Model-as-computer encourages us to think of the model as a tool to interact with in real time rather than a collaborator to give assignments to. Instead of replacing an intern or a tutor, it can be a sort of shape-shifting bicycle for the mind, one which is always custom-built exactly for you and the terrain you plan to cross.
Models that can generate interfaces on demand are a brand new frontier in computing. They may be a new paradigm entirely, with the way they short-circuit the existing application model. Giving end users the power to create and modify apps on the fly fundamentally changes the way we interact with computers. In place of a single static application built by a developer, a model will generate a bespoke application for the user and their immediate needs. In place of business logic implemented in code, the model will interpret the user’s inputs and update the UI. It’s even possible that this sort of generative UI will replace the operating system entirely, generating and managing interfaces and windows on the fly as needed.
At first, generative UI will be a toy, only really useful for creative exploration and a few other niche applications. After all, nobody would want an email app that occasionally sends emails to your ex and lies about your inbox. But gradually the models will get better. Even as they push further into the space of brand new experiences, they will slowly become reliable enough to use for real work.

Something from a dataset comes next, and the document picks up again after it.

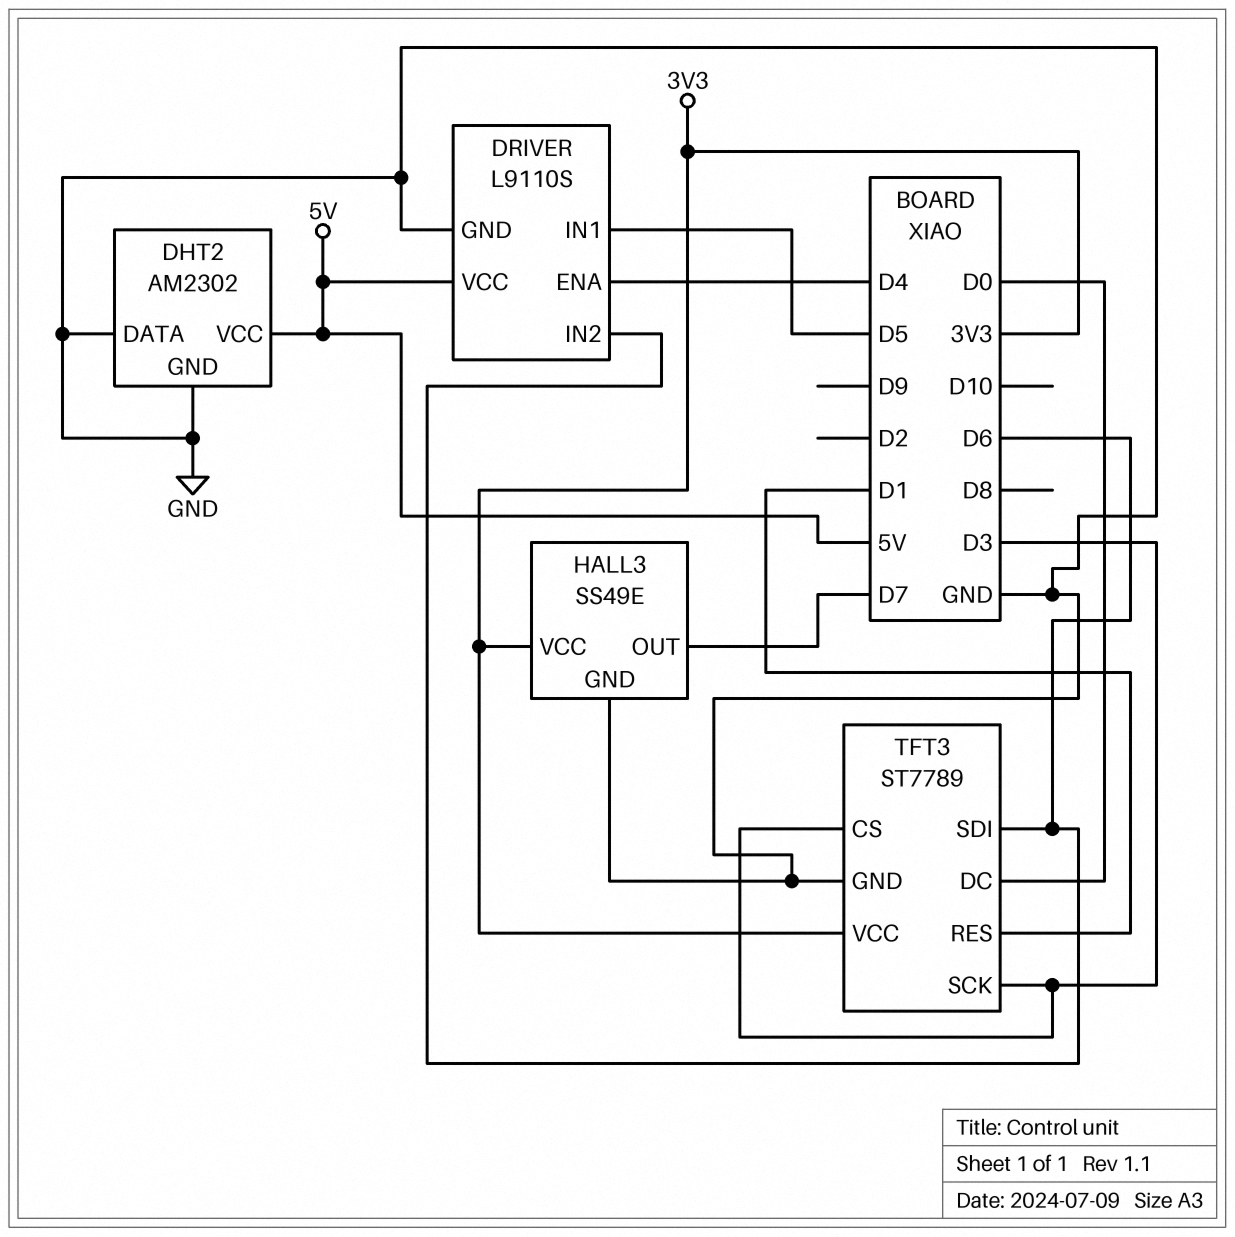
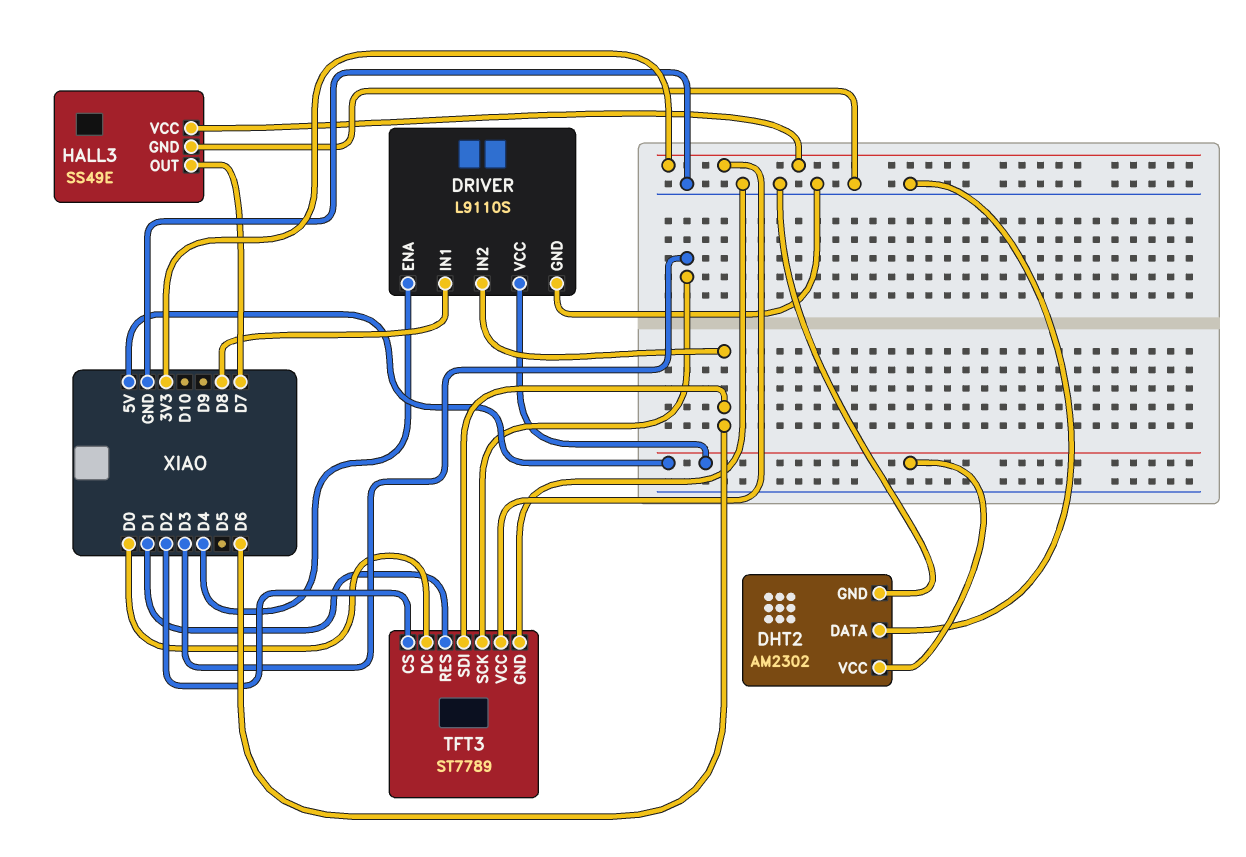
DRIVER pin IN1: D5 -> D8
TFT3 pin CS: D3 -> D2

Little pieces of this future already exist. Years ago Jonas Degrave showed that ChatGPT could do a decent simulation of a Linux command line. In a similar vein, websim.ai uses an LLM to generate web sites on demand as you navigate to them. Oasis, GameNGen and DIAMOND train action-conditioned video models on single video games, letting you play e.g. Doom inside a large model. And Genie 2 generates playable video games from text prompts. Generative UI may still be a crazy idea, but it’s not that crazy.
There are huge open questions about what this will look like. Where will generative UI first be useful? How will we share and distribute the experiences that we make by collaborating with the model, if they only exist as a large model’s context? Will we even want to? What new kinds of experiences will be possible? How will any of this actually work? Should models generate UI as code, or generate raw pixels directly?
I don’t know these answers yet. We’ll have to experiment and find out!
Discuss on Bluesky or Twitter.
Thanks to Michael Chang for discussions that inspired this whole line of thought. Thanks also to Jonas Degrave, Cinjon Resnick, and Andrew Lampinen for feedback and discussion about earlier versions of this post.
Special mention goes to NotebookLM’s podcast feature, which takes the seemingly-trivial step from model-as-person to model-as-two-people. And it’s amazingly different! Even a tiny change in the metaphors we use can lead to transformational shifts in experience.
Voice assistants have struggled with this since their creation. We have collectively figured out that “set a timer” is something Siri can do and “book me a flight to New York” is not, but this is not at all clear at first glance. Lots of things, like “change a setting”, still live in the maybe-maybe-maybe gray area.